NOAA is providing essential support to the Volvo Ocean Race
, an eight-month around-the-world sailing race covering 32,500 nautical miles through four oceans, including port stops in nine countries. NOAA is helping to ensure safe navigation services for the racers and is providing education materials to teachers via the internet.
The racers stopped in Baltimore and Annapolis from April 17 through the race restart on May 7.

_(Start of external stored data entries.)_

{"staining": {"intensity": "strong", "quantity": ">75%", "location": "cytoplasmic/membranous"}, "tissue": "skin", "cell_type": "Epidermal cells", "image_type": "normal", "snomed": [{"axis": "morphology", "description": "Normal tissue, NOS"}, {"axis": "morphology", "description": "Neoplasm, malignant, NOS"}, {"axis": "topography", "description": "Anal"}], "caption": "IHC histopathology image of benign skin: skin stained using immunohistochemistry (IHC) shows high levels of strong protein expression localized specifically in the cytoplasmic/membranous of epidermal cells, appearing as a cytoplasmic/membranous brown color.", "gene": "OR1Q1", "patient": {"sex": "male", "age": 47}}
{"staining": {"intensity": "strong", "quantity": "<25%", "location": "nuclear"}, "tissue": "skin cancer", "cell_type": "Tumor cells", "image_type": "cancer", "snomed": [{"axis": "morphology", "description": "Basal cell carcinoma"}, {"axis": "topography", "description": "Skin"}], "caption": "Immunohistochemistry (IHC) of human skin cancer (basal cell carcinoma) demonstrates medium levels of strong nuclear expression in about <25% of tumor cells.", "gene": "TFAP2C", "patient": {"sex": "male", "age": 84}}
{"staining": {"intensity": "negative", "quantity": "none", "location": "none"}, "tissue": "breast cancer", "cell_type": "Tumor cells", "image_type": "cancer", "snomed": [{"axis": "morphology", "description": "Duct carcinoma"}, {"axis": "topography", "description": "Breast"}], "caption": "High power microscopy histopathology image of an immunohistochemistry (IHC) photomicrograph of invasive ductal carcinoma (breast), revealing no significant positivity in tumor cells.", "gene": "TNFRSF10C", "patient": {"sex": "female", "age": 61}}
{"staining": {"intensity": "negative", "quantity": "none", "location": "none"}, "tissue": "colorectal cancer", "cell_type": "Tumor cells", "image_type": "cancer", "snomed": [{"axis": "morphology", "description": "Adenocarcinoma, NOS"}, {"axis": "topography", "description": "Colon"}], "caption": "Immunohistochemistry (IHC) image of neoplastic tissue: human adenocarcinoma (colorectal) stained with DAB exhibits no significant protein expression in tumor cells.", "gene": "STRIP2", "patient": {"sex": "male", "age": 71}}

NOAA services are essential to the safety of the Volvo racers. NOAA models provide near real-time data on sea surface currents, sea surface temperature, surface winds, and wave height and direction. Volvo’s race meteorologists use NOAA graphics for every leg of the race so they can provide accurate forecasts to the racers. The racers use NOAA nautical charts. NOAA is also helping racers avoid whale strikes by monitoring endangered north Atlantic right whale sightings along the Atlantic Coast
to New York, and from New York to Portsmouth, England. SARSAT, an instrument package flown aboard NOAA environmental satellites, also is ready to provide life-saving capability to the racers. Each crew is carrying an Emergency Position Indicating Radio Beacon (EPIRB). EPIRBs send out identifying information to a NOAA-operated control center in Suitland, Maryland, so that, in the event of an accident, recovery of the racers is swift.
With a big boost from NOAA, landlubbers also can engage in the race. An interactive, online ocean science program,
developed in partnership with the NOAA Chesapeake Bay Office, teaches about NOAA-related sciences.